By Jessica Corriveau
College students are no strangers to all-nighters.
Sometimes it’s because we’re making time to see our friends. Sometimes it’s because a project just isn’t coming together and there’s no time left.
Whether it’s at home or at school, staying up all night to meet a deadline isn’t an uncommon practice during ‘crunch time,’ when every single assignment you have seems to be due the next day.
A recent BBC article revealed that 17 hours of wakefulness – 7 a.m. to midnight – could lead to a brain functioning as if you’d consumed two glasses of wine or a blood alcohol level of 0.05 percent. The legal limit to operate a vehicle in Ontario is 0.08 percent.
Getting up at 7 a.m. and going to bed at midnight seems pretty reasonable, even conservative, when you factor in a full day in class, then a night of homework, with a part-time job thrown in, and some time for yourself or for friends, so you don’t lose it and burn out.

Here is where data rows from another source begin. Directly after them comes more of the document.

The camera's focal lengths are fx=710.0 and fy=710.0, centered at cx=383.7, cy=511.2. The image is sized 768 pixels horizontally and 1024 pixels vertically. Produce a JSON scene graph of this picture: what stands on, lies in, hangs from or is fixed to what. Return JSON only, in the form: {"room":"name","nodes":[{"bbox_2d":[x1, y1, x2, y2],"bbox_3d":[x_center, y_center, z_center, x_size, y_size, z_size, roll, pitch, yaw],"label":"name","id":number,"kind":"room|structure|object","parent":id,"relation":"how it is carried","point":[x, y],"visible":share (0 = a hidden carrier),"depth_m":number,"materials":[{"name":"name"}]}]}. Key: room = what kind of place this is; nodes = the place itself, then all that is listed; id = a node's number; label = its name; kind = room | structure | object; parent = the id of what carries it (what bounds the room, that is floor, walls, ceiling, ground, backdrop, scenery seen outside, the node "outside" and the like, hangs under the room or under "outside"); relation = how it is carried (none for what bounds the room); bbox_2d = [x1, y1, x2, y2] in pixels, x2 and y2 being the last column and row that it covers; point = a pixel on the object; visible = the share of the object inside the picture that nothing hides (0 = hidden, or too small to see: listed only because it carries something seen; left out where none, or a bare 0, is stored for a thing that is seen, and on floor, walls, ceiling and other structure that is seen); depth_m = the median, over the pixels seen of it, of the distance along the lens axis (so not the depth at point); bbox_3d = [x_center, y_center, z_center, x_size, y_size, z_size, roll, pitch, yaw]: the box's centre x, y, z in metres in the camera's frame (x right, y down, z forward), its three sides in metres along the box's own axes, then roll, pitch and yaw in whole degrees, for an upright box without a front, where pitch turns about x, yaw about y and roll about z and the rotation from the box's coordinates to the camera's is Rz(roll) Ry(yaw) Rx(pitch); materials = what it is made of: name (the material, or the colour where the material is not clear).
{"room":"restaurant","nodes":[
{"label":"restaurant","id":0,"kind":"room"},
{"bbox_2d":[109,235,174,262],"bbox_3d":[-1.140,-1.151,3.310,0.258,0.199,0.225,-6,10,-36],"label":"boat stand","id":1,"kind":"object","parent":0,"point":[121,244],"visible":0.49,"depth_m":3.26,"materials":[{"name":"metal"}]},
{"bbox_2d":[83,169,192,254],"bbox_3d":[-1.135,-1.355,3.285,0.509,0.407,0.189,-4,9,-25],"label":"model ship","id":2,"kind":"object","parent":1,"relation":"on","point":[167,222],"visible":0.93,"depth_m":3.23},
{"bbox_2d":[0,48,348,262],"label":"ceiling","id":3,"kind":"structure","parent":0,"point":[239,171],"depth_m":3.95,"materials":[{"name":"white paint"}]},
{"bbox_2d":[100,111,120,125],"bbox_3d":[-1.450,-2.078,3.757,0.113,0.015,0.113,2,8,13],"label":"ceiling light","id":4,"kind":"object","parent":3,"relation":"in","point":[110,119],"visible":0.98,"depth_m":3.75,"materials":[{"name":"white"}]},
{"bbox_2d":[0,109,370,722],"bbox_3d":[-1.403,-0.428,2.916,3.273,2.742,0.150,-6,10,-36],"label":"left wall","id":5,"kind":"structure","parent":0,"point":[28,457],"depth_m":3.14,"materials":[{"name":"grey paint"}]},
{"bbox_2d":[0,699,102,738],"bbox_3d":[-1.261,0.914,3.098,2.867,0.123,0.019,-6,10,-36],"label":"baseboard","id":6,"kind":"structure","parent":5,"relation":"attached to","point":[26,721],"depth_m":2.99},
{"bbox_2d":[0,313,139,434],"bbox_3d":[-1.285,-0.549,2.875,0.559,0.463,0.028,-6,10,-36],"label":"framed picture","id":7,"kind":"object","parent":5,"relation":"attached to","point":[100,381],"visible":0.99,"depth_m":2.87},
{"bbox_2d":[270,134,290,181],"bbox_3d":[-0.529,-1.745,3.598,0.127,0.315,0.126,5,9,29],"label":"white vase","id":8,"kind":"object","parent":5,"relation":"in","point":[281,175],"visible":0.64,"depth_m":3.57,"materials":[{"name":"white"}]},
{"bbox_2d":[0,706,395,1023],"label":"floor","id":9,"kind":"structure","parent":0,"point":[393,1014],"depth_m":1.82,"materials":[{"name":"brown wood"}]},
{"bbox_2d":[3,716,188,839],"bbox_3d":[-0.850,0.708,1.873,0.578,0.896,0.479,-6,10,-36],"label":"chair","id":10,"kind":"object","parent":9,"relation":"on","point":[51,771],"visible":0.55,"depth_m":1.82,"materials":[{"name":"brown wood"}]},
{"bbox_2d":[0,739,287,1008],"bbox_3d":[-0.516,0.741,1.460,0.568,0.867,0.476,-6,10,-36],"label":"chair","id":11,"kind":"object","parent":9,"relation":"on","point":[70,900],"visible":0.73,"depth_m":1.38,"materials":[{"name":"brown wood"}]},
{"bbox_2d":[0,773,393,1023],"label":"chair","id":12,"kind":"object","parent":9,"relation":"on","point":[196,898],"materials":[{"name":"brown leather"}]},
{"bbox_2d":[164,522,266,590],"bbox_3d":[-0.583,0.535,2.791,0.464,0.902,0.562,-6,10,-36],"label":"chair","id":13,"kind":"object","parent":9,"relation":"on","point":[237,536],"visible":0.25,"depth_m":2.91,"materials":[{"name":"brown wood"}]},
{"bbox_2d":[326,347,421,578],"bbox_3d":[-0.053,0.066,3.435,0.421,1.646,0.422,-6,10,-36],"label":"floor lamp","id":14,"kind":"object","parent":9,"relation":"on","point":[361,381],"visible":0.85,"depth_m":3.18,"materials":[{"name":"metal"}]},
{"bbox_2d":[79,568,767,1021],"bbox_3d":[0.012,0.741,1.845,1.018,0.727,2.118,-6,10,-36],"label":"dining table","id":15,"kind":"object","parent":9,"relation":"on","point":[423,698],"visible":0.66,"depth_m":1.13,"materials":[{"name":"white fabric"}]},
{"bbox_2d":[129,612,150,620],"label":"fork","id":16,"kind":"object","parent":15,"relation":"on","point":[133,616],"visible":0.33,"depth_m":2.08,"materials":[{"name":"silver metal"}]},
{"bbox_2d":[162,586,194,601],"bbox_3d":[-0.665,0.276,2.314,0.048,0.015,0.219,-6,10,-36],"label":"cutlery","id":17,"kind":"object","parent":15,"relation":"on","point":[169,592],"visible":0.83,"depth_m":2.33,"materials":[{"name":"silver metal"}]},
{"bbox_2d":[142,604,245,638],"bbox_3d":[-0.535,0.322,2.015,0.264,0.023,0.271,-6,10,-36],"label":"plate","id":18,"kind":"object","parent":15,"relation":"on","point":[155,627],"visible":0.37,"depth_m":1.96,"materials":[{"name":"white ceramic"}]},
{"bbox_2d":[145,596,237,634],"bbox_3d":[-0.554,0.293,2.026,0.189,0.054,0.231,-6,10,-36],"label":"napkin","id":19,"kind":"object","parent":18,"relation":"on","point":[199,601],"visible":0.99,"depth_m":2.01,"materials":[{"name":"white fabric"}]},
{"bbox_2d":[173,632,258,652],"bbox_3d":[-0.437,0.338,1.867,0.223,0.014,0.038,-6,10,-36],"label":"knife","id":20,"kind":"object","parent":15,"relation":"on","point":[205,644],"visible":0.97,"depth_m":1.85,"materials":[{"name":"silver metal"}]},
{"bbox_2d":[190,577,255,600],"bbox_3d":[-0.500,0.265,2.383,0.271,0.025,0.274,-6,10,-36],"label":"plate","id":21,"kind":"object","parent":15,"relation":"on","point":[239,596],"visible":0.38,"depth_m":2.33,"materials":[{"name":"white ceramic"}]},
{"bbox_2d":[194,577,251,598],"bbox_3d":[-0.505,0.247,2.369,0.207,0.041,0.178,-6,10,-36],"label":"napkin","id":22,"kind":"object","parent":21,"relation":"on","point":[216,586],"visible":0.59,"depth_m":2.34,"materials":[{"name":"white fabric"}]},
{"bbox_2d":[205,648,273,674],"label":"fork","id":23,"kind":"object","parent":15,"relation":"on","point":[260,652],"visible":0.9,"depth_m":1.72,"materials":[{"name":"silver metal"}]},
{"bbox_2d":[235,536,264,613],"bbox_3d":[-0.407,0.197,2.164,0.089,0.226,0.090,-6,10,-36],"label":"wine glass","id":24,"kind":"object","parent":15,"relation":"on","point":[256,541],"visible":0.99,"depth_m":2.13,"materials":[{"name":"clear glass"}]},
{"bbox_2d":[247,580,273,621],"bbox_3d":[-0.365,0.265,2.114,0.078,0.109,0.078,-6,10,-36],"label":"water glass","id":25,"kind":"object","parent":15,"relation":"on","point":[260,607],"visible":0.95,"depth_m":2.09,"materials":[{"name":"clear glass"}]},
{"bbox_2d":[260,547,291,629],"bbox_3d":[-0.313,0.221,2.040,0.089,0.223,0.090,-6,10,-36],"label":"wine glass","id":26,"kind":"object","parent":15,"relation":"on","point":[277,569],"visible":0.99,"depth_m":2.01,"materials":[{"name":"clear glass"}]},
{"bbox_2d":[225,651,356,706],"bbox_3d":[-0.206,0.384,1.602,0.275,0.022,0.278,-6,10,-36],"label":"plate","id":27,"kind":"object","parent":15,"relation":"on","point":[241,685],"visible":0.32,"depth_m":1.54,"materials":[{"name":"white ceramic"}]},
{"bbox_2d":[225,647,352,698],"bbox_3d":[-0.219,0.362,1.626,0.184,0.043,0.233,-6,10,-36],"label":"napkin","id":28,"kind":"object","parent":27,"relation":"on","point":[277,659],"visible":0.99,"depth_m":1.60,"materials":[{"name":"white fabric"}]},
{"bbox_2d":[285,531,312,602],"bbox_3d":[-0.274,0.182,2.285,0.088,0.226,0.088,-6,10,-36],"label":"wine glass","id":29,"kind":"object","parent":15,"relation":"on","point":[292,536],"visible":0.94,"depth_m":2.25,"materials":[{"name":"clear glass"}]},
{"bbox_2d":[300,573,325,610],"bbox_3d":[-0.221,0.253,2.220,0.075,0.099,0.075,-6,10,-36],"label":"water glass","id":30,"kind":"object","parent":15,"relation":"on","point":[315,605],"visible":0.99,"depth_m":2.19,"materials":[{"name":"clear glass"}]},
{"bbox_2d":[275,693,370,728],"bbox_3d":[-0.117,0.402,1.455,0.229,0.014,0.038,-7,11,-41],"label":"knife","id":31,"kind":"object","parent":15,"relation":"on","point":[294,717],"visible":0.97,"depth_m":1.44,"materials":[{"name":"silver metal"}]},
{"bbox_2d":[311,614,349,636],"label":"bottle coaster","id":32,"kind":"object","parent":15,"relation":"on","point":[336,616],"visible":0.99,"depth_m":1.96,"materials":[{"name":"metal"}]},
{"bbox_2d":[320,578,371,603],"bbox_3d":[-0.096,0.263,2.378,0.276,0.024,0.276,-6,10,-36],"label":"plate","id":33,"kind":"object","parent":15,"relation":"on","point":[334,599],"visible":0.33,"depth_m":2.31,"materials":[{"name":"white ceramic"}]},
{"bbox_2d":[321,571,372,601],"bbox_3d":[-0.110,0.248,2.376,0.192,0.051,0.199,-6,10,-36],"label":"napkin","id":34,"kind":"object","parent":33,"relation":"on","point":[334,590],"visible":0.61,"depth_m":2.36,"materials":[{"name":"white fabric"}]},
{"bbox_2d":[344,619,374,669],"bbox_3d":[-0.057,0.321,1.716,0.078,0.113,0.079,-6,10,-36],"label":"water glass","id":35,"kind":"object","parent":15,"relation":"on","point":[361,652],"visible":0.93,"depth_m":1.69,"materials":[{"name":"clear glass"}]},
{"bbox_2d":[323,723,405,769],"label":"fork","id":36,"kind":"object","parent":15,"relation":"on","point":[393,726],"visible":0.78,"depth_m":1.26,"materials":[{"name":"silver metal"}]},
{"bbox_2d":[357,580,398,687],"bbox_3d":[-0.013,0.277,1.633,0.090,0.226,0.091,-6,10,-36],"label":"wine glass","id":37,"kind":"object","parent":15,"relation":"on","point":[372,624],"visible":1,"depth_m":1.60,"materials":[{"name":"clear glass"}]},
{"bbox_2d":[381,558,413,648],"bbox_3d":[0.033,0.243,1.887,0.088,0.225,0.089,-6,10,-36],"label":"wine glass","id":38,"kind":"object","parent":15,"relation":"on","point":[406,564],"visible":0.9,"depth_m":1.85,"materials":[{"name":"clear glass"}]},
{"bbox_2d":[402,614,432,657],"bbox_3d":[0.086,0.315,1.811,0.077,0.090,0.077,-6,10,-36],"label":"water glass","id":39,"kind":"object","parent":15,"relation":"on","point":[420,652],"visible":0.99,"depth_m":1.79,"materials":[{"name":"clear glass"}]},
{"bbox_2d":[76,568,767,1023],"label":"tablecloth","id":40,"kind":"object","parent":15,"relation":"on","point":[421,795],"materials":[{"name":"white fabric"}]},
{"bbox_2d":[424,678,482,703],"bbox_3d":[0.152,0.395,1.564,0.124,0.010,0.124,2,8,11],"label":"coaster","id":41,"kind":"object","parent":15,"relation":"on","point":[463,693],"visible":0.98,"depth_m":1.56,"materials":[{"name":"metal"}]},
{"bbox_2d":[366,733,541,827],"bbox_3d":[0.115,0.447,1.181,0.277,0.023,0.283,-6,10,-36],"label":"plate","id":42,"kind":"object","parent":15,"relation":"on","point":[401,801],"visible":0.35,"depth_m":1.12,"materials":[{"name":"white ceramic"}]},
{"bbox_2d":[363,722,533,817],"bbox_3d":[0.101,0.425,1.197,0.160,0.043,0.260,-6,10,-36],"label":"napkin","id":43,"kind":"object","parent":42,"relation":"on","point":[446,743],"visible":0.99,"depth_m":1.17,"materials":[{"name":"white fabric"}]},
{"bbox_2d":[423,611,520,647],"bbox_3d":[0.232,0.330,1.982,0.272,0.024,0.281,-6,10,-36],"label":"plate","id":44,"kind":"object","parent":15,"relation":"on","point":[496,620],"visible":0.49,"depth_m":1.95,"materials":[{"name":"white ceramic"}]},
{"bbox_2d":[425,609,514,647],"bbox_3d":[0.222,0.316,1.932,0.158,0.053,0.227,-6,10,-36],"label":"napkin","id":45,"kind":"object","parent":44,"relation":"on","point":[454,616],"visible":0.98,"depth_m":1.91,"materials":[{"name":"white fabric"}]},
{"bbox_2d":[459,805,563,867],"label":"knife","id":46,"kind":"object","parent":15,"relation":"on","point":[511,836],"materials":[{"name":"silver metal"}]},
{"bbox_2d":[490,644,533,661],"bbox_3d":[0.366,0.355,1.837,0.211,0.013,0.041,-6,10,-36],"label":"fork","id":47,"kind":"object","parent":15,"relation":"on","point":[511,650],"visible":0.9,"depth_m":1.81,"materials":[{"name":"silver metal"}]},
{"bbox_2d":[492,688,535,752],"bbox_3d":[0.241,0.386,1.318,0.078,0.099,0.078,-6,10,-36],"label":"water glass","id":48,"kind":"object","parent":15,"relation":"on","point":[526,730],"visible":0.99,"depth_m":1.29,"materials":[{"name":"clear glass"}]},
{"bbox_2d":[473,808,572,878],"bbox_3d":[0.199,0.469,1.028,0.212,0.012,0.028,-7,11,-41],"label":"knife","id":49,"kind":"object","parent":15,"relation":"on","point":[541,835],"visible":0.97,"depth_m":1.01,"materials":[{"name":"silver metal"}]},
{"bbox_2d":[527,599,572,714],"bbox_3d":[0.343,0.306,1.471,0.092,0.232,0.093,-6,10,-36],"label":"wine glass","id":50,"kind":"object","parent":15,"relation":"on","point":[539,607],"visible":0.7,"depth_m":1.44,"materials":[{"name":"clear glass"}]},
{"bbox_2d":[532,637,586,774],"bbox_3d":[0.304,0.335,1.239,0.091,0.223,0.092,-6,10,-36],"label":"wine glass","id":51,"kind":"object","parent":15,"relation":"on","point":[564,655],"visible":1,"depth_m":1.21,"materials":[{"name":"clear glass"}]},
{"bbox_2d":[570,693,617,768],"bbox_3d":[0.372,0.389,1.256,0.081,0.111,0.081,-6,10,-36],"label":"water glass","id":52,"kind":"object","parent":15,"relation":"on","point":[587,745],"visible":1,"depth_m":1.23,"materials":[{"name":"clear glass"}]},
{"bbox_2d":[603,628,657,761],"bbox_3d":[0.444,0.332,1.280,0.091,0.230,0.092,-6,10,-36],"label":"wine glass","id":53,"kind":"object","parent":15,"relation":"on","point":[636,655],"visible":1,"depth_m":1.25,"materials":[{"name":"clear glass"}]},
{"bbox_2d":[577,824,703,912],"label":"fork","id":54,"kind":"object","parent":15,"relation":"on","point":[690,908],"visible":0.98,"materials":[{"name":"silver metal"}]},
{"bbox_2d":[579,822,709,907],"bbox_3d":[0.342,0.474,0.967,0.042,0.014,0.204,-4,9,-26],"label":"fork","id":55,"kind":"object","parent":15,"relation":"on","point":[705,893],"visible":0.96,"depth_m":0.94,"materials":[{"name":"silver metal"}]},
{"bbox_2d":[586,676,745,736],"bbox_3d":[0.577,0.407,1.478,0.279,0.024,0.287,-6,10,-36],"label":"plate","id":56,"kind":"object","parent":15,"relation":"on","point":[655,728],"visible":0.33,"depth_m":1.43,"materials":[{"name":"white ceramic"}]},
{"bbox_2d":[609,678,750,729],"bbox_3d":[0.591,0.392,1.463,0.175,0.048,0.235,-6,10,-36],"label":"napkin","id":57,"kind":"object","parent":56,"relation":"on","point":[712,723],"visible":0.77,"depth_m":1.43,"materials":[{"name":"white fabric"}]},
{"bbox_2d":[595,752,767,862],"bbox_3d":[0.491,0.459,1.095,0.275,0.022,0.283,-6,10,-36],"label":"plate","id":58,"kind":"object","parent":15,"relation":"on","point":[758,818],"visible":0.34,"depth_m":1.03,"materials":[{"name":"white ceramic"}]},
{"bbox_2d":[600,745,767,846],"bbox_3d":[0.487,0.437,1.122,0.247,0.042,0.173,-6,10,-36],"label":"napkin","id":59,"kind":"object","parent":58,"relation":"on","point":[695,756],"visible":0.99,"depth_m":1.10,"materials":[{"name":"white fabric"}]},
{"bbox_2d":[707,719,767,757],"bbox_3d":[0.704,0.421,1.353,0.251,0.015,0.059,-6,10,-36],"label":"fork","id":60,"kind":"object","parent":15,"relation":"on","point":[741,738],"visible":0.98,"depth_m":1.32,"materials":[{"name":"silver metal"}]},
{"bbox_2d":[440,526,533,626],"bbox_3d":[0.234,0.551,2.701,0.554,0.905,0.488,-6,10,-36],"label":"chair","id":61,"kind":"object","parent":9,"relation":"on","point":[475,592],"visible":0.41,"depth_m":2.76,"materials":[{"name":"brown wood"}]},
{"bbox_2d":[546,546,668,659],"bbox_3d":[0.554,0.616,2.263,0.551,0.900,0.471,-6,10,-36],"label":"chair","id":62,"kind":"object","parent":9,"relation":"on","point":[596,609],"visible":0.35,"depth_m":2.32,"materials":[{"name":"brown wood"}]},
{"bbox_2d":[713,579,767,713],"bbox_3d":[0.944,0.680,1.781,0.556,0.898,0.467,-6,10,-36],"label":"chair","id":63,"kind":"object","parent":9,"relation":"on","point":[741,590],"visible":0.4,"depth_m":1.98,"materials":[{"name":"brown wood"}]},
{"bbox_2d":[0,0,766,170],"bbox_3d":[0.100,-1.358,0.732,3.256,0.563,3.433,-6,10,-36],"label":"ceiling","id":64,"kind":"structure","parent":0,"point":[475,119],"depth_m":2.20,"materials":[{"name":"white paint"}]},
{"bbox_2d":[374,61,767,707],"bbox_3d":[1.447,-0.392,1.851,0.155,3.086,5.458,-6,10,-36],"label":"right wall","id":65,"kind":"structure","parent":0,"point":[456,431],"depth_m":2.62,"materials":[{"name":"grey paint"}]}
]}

But is pushing it really worth it? Should we be burning the candle at both ends in an effort to learn it all now and get out into the workforce? How much good is this way of life really doing us?
Intensive programs are just that – intensive. New deadlines are coming up every day and assignments are going to take longer than an hour or two, more than one night in front of a computer. For group assignments, co-ordinating between everyone can be a nightmare. Either way, there’s always something else you should be doing and someone else who needs your attention.
Maybe it’s a matter of extending the programs, tacking on another year to spread things out.
Maybe it’s simply re-evaluating the sheer number of assignments and how much practice we really need before we get the concept. Maybe it’s simply a matter of keeping our noses to the grindstone and using our smartphones to stay on top of it all.
Graduating with our sanity is a challenge, but hey, we’re preparing to conquer the world, right?